For \( \alpha=1 \) we have the exact eigenpairs, as can be deduced from the table here. With \( \omega=1 \), the exact energy is \( 1/2 \) a.u. with zero variance, as it should. We see also that our computed variance follows rather well the exact variance. Increasing the number of Monte Carlo cycles will improve our statistics (try to increase the number of Monte Carlo cycles).

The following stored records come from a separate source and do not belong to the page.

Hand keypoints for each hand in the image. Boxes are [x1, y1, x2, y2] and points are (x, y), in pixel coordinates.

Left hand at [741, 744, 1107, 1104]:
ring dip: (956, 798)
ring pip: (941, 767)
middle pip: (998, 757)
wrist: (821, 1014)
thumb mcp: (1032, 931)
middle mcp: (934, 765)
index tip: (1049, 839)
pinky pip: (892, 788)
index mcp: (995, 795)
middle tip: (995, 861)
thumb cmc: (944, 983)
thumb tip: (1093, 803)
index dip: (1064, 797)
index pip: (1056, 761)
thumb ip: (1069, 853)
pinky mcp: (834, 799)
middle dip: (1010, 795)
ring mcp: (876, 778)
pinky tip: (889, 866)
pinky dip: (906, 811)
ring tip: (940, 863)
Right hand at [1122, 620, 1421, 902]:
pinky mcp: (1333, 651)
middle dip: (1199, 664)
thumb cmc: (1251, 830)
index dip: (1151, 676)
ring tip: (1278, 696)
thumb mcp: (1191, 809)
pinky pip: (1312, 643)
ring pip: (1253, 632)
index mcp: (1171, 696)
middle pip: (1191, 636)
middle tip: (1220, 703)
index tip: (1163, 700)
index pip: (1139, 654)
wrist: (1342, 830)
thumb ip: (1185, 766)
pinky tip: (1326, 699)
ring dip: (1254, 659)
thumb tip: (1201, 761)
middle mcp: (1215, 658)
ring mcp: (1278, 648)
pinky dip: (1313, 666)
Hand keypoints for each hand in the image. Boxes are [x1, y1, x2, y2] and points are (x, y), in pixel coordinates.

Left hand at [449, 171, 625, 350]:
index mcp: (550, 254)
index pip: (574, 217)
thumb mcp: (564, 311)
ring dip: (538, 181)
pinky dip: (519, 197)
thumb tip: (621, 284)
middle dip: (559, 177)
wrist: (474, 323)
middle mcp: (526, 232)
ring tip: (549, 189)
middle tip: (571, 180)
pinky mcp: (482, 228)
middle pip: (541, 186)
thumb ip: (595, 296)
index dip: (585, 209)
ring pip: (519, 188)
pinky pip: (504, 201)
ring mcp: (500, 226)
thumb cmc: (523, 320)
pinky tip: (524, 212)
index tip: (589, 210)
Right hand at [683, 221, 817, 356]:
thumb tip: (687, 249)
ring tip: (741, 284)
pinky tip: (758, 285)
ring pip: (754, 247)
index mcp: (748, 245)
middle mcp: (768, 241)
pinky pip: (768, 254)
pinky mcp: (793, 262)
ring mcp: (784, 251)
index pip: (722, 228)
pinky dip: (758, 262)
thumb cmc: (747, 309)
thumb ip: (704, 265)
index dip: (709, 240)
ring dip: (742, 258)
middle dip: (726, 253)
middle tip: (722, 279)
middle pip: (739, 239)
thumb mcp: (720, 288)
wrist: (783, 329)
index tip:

The fact that the variance is exactly equal to zero when \( \alpha=1 \) is that we then have the exact wave function, and the action of the hamiltionan on the wave function

$$ H\psi = \mathrm{constant}\times \psi, $$

yields just a constant. The integral which defines various expectation values involving moments of the hamiltonian becomes then

$$ \langle H^n \rangle = \frac{\int d\boldsymbol{R}\Psi^{\ast}_T(\boldsymbol{R})H^n(\boldsymbol{R})\Psi_T(\boldsymbol{R})} {\int d\boldsymbol{R}\Psi^{\ast}_T(\boldsymbol{R})\Psi_T(\boldsymbol{R})}= \mathrm{constant}\times\frac{\int d\boldsymbol{R}\Psi^{\ast}_T(\boldsymbol{R})\Psi_T(\boldsymbol{R})} {\int d\boldsymbol{R}\Psi^{\ast}_T(\boldsymbol{R})\Psi_T(\boldsymbol{R})}=\mathrm{constant}. $$ This gives an important information: the exact wave function leads to zero variance!

As we will see below, many practitioners perform a minimization on both the energy and the variance.